Monday, January 6, 2014

Cramps

CD19, 4dpIUI, feeling crampy and negative. It's just one of those days where I can't find any positive thoughts. So, let's move on, now shall we?

Friday, January 3, 2014

Clarity

Wow, last night I was in a complete rage. I was so upset by our crappy consultation with Dr. K, I couldn't think straight. I just needed some time to be pissed off, angry, and bitter.

I fell asleep on the couch and woke up around 1:00 in the morning. After moving over to bed, DH and I found ourselves unable to sleep. So we talked about the consult and made our peace with it.

We are too impressed with this clinic's embryology lab to let this one doctor turn us away. After thinking about what Dr. K was saying, I see that he wasn't saying no and that we are hopeless. He proposed a decent plan (actually almost identical to Dr. P's plan from Consult #1), he just had horrendous bedside manner. And is a lousy salesman. After the crazy fog lifted, I picked up the phone and scheduled a consultation with a different doctor in the practice. We shall see.

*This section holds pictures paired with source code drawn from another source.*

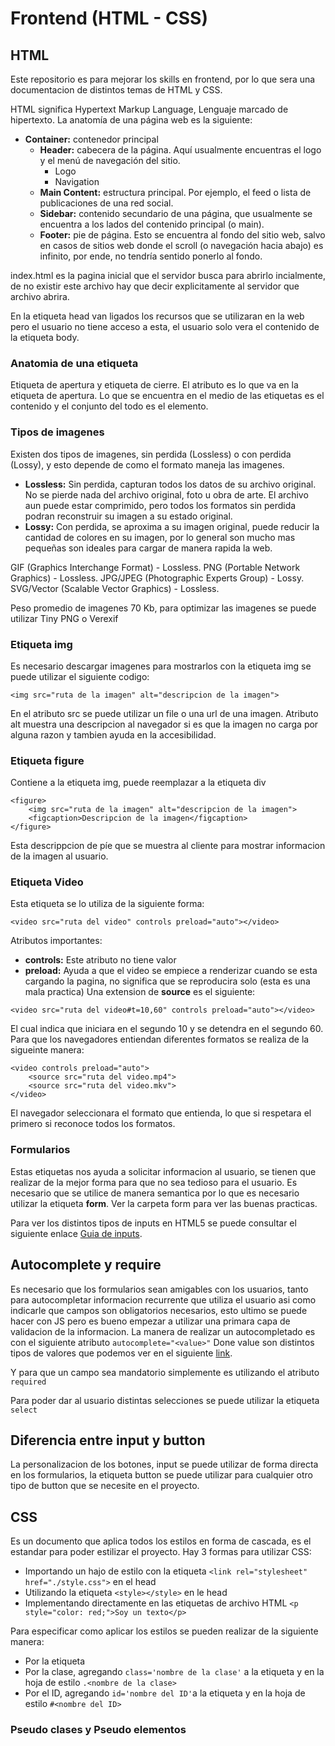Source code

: # Frontend (HTML - CSS)
## HTML
Este repositorio es para mejorar los skills en frontend, por lo que sera una documentacion de distintos temas de HTML y CSS.

HTML significa Hypertext Markup Language, Lenguaje marcado de hipertexto. La anatomía de una página web es la siguiente:

- **Container:** contenedor principal
    - **Header:** cabecera de la página. Aquí usualmente encuentras el logo y el menú de navegación del sitio.
        - Logo
        - Navigation
    - **Main Content:** estructura principal. Por ejemplo, el feed o lista de publicaciones de una red social.
    - **Sidebar:** contenido secundario de una página, que usualmente se encuentra a los lados del contenido principal (o main).
    - **Footer:** pie de página. Esto se encuentra al fondo del sitio web, salvo en casos de sitios web donde el scroll (o navegación hacia abajo) es infinito, por ende, no tendría sentido ponerlo al fondo.

index.html es la pagina inicial que el servidor busca para abrirlo incialmente, de no existir este archivo hay que decir explicitamente al servidor que archivo abrira.

En la etiqueta head van ligados los recursos que se utilizaran en la web pero el usuario no tiene acceso a esta, el usuario solo vera el contenido de la etiqueta body.

### Anatomia de una etiqueta
Etiqueta de apertura y etiqueta de cierre. El atributo es lo que va en la etiqueta de apertura. Lo que se encuentra en el medio de las etiquetas es el contenido y el conjunto del todo es el elemento.

### Tipos de imagenes
Existen dos tipos de imagenes, sin perdida (Lossless) o con perdida (Lossy), y esto depende de como el formato maneja las imagenes.

- **Lossless:** Sin perdida, capturan todos los datos de su archivo original. No se pierde nada del archivo original, foto u obra de arte. El archivo aun puede estar comprimido, pero todos los formatos sin perdida podran reconstruir su imagen a su estado original.
- **Lossy:** Con perdida, se aproxima a su imagen original, puede reducir la cantidad de colores en su imagen, por lo general son mucho mas pequeñas son ideales para cargar de manera rapida la web.

GIF (Graphics Interchange Format) - Lossless.
PNG (Portable Network Graphics) - Lossless.
JPG/JPEG (Photographic Experts Group) - Lossy.
SVG/Vector (Scalable Vector Graphics) - Lossless.

Peso promedio de imagenes 70 Kb, para optimizar las imagenes se puede utilizar Tiny PNG o Verexif

### Etiqueta img
Es necesario descargar imagenes para mostrarlos con la etiqueta img se puede utilizar el siguiente codigo:
```
<img src="ruta de la imagen" alt="descripcion de la imagen">
```
En el atributo src se puede utilizar un file o una url de una imagen.
Atributo alt muestra una descripcion al navegador si es que la imagen no carga por alguna razon y tambien ayuda en la accesibilidad.

### Etiqueta figure
Contiene a la etiqueta img, puede reemplazar a la etiqueta div
```
<figure>
    <img src="ruta de la imagen" alt="descripcion de la imagen">
    <figcaption>Descripcion de la imagen</figcaption>
</figure>
```
Esta descrippcion de píe que se muestra al cliente para mostrar informacion de la imagen al usuario.

### Etiqueta Video
Esta etiqueta se lo utiliza de la siguiente forma:
```
<video src="ruta del video" controls preload="auto"></video>
```
Atributos importantes:
- **controls:** Este atributo no tiene valor
- **preload:** Ayuda a que el video se empiece a renderizar cuando se esta cargando la pagina, no significa que se reproducira solo (esta es una mala practica)
Una extension de **source** es el siguiente:
```
<video src="ruta del video#t=10,60" controls preload="auto"></video>
```
El cual indica que iniciara en el segundo 10 y se detendra en el segundo 60.
Para que los navegadores entiendan diferentes formatos se realiza de la sigueinte manera:
```
<video controls preload="auto">
    <source src="ruta del video.mp4">
    <source src="ruta del video.mkv">
</video>
```
El navegador seleccionara el formato que entienda, lo que si respetara el primero si reconoce todos los formatos.

### Formularios
Estas etiquetas nos ayuda a solicitar informacion al usuario, se tienen que realizar de la mejor forma para que no sea tedioso para el usuario.
Es necesario que se utilice de manera semantica por lo que es necesario utilizar la etiqueta **form**. Ver la carpeta form para ver las buenas practicas.

Para ver los distintos tipos de inputs en HTML5 se puede consultar el siguiente enlace [Guia de inputs](https://developer.mozilla.org/es/docs/Web/HTML/Element/input "Guide of inputs").

## Autocomplete y require
Es necesario que los formularios sean amigables con los usuarios, tanto para autocompletar informacion recurrente que utiliza el usuario asi como indicarle que campos son obligatorios necesarios, esto ultimo se puede hacer con JS pero es bueno empezar a utilizar una primara capa de validacion de la informacion. La manera de realizar un autocompletado es con el siguiente atributo ```autocomplete="<value>"``` Done value son distintos tipos de valores que podemos ver en el siguiente [link](https://developer.mozilla.org/en-US/docs/Web/HTML/Attributes/autocomplete "Autocomplete of inputs").

Y para que un campo sea mandatorio simplemente es utilizando el atributo ```required```

Para poder dar al usuario distintas selecciones se puede utilizar la etiqueta ``select``

## Diferencia entre input y button
La personalizacion de los botones, input se puede utilizar de forma directa en los formularios, la etiqueta button se puede utilizar para cualquier otro tipo de button que se necesite en el proyecto.

## CSS
Es un documento que aplica todos los estilos en forma de cascada, es el estandar para poder estilizar el proyecto.
Hay 3 formas para utilizar CSS:
- Importando un hajo de estilo con la etiqueta ``<link rel="stylesheet" href="./style.css">`` en el head
- Utilizando la etiqueta ``<style></style>`` en le head
- Implementando directamente en las etiquetas de archivo HTML ``<p style="color: red;">Soy un texto</p>``

Para especificar como aplicar los estilos se pueden realizar de la siguiente manera:
- Por la etiqueta
- Por la clase, agregando ``class='nombre de la clase'`` a la etiqueta y en la hoja de estilo ``.<nombre de la clase>``
- Por el ID, agregando ``id='nombre del ID'``a la etiqueta y en la hoja de estilo ``#<nombre del ID>``

### Pseudo clases y Pseudo elementos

All things considered, if things don't pan out with the above-mentioned super clinic, we still have a really good option to explore with Dr. P. I have total confidence in Dr. P's plan for us. I'm just not so sure about his lab...

It's so hard. It shouldn't be this hard!! I resent almost everything about this journey... IF really breaks you down, and kicks you where it hurts over and over again. It's like our breaking point is a line in the sand... it might move from time to time, and we are constantly crossing back and forth. If infertility is consistent in one thing, it's consistently unstable.


Thursday, January 2, 2014

Consult #2

Well, that fucking sucked!!! Within two minutes of meeting this doctor, I knew that this wasn't going to work. He was cold, impersonal, impossible to relate to. He explained things in a way that seemed like he was talking to a couple of brain surgeons. He jumped right into how we could try a Lupron protocol, they don't do Day 3 transfers, and the main draw to their clinic is their top notch lab. He said several times that he couldn't make any guarantees (I wasn't asking him to), and when I asked him if we had any reason to have hope... that's what we got. No guarantees, no hope.

He said a few things that really made my blood boil... and I almost lost it and cried in his office. He asked if we had any questions... NOPE... so we went to the ultrasound room. I had to produce a urine sample, and I was so pissed off that I couldn't pee in the cup. Finally got that done, and went out to get weighed. Blood pressure was through the roof. The nurse pointed out that it was high, and I said, "I'm pretty upset right now." The doctor came in for the ultrasound, and asked about the high blood pressure and said, "What's wrong?" I told him, "That's a loaded question. Let's just do this." ::feet in the stir ups:: After the ultrasound was done, he apologized for upsetting me.

John felt like he was just saying things to turn us away without coming out and saying it directly.

Whatever! I'm so pissed!! So that's a big, fat HELL NO to that clinic.

IUI 4.1

How'd it go? Just like the first three IUIs, on paper things look very promising. In our hearts, we pray for a miracle. But our heads won't let us be foolish. We knew going into this that the odds were stacked against us. Our breath is not being held. But even a fraction of a percent is better than 0% chances.